▶ [Problem description]: Output all the entries below. Each must match exactly.

+---+

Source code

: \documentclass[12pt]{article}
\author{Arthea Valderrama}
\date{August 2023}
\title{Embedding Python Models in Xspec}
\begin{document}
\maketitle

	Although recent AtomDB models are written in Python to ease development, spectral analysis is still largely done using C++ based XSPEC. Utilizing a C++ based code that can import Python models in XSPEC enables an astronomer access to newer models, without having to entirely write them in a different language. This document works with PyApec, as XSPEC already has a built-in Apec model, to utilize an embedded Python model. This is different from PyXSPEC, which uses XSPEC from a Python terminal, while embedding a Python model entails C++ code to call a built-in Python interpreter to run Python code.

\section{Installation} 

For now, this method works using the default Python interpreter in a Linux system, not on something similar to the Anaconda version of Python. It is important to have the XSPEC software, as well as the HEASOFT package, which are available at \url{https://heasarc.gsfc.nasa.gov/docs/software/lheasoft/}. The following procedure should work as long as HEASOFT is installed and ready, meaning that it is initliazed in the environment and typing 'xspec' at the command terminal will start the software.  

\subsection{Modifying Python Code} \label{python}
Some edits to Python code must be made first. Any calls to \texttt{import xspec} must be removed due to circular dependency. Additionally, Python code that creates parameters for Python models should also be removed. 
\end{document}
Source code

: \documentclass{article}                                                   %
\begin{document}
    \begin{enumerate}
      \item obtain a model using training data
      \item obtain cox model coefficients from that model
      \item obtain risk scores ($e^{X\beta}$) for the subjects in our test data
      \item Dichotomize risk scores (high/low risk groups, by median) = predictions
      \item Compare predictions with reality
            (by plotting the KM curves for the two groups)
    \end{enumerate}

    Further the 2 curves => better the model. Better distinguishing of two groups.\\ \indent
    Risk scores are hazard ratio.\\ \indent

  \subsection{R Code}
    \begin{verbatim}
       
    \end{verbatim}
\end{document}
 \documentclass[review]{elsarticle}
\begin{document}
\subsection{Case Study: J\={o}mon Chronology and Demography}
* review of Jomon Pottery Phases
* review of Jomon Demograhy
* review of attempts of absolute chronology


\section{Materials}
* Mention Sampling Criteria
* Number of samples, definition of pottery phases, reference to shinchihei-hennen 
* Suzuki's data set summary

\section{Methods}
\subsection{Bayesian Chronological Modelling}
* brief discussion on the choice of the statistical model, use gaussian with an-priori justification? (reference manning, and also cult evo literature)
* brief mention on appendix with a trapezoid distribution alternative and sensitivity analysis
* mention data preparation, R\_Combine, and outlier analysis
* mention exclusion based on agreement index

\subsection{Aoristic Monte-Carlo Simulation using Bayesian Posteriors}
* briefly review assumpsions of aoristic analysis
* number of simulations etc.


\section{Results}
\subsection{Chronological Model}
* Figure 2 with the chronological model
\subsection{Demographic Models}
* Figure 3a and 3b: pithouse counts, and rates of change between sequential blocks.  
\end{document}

+---+

▶ [Response]:
Source code

: \documentclass[12pt]{article}
\author{Arthea Valderrama}
\date{August 2023}
\title{Embedding Python Models in Xspec}
\begin{document}
\maketitle

	Although recent AtomDB models are written in Python to ease development, spectral analysis is still largely done using C++ based XSPEC. Utilizing a C++ based code that can import Python models in XSPEC enables an astronomer access to newer models, without having to entirely write them in a different language. This document works with PyApec, as XSPEC already has a built-in Apec model, to utilize an embedded Python model. This is different from PyXSPEC, which uses XSPEC from a Python terminal, while embedding a Python model entails C++ code to call a built-in Python interpreter to run Python code.

\section{Installation} 

For now, this method works using the default Python interpreter in a Linux system, not on something similar to the Anaconda version of Python. It is important to have the XSPEC software, as well as the HEASOFT package, which are available at \url{https://heasarc.gsfc.nasa.gov/docs/software/lheasoft/}. The following procedure should work as long as HEASOFT is installed and ready, meaning that it is initliazed in the environment and typing 'xspec' at the command terminal will start the software.  

\subsection{Modifying Python Code} \label{python}
Some edits to Python code must be made first. Any calls to \texttt{import xspec} must be removed due to circular dependency. Additionally, Python code that creates parameters for Python models should also be removed. 
\end{document}
Source code

: \documentclass{article}                                                   %
\begin{document}
    \begin{enumerate}
      \item obtain a model using training data
      \item obtain cox model coefficients from that model
      \item obtain risk scores ($e^{X\beta}$) for the subjects in our test data
      \item Dichotomize risk scores (high/low risk groups, by median) = predictions
      \item Compare predictions with reality
            (by plotting the KM curves for the two groups)
    \end{enumerate}

    Further the 2 curves => better the model. Better distinguishing of two groups.\\ \indent
    Risk scores are hazard ratio.\\ \indent

  \subsection{R Code}
    \begin{verbatim}
       
    \end{verbatim}
\end{document}
 \documentclass[review]{elsarticle}
\begin{document}
\subsection{Case Study: J\={o}mon Chronology and Demography}
* review of Jomon Pottery Phases
* review of Jomon Demograhy
* review of attempts of absolute chronology


\section{Materials}
* Mention Sampling Criteria
* Number of samples, definition of pottery phases, reference to shinchihei-hennen 
* Suzuki's data set summary

\section{Methods}
\subsection{Bayesian Chronological Modelling}
* brief discussion on the choice of the statistical model, use gaussian with an-priori justification? (reference manning, and also cult evo literature)
* brief mention on appendix with a trapezoid distribution alternative and sensitivity analysis
* mention data preparation, R\_Combine, and outlier analysis
* mention exclusion based on agreement index

\subsection{Aoristic Monte-Carlo Simulation using Bayesian Posteriors}
* briefly review assumpsions of aoristic analysis
* number of simulations etc.


\section{Results}
\subsection{Chronological Model}
* Figure 2 with the chronological model
\subsection{Demographic Models}
* Figure 3a and 3b: pithouse counts, and rates of change between sequential blocks.  
\end{document}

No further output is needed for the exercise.